(Recorded data)
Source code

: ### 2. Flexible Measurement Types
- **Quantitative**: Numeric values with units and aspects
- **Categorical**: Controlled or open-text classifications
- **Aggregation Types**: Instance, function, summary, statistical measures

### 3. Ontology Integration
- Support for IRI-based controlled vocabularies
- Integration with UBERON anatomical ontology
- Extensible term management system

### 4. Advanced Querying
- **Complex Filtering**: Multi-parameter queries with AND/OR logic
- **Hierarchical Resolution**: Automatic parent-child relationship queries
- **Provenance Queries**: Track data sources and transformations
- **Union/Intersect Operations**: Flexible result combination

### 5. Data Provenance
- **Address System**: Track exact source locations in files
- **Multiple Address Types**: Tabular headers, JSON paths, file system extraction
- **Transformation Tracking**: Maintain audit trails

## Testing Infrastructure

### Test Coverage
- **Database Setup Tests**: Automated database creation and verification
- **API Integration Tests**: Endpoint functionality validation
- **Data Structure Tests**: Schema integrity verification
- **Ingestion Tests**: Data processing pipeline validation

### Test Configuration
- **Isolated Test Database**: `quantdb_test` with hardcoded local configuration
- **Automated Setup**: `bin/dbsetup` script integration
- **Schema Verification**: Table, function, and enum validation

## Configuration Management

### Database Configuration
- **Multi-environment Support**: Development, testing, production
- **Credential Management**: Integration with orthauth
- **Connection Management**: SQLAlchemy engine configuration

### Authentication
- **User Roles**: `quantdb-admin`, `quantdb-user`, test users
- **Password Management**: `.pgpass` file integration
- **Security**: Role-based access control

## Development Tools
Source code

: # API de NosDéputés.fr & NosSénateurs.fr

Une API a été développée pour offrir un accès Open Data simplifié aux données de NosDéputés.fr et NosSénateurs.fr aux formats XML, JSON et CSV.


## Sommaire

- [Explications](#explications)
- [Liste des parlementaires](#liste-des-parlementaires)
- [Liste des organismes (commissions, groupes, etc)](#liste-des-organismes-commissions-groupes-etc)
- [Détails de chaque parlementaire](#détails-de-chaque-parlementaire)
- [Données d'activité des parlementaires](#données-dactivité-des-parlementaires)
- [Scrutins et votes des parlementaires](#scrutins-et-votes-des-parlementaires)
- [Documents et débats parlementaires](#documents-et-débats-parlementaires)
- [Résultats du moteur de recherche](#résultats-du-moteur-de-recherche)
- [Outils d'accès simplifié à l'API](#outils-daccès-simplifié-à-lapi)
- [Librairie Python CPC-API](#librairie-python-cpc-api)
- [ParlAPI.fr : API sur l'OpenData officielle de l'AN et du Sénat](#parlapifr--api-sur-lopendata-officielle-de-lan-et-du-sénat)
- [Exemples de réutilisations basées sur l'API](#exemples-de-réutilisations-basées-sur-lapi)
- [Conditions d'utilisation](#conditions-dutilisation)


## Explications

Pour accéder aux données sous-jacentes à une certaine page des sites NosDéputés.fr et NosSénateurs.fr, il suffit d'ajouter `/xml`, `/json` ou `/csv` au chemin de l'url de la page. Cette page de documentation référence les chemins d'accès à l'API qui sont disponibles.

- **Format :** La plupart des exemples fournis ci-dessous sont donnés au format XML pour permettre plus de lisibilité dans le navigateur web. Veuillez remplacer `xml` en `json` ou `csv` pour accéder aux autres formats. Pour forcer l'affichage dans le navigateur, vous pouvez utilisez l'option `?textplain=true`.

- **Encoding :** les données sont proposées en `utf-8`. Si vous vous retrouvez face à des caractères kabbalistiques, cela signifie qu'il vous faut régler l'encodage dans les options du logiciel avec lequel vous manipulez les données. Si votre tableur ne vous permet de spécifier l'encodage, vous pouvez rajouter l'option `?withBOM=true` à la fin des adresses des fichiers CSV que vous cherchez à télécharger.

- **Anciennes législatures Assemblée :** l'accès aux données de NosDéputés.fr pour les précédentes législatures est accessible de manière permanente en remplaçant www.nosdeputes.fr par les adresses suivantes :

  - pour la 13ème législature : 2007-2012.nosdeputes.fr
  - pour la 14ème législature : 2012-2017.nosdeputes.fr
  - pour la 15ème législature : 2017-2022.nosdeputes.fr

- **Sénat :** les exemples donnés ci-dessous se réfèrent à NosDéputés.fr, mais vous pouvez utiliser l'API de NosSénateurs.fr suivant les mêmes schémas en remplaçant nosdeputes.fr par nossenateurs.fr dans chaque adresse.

▶ **What is required**
If a line in the data contains the string "Address", copy it.

▶ **Result for this task**
- **Address System**: Track exact source locations in files
- **Multiple Address Types**: Tabular headers, JSON paths, file system extraction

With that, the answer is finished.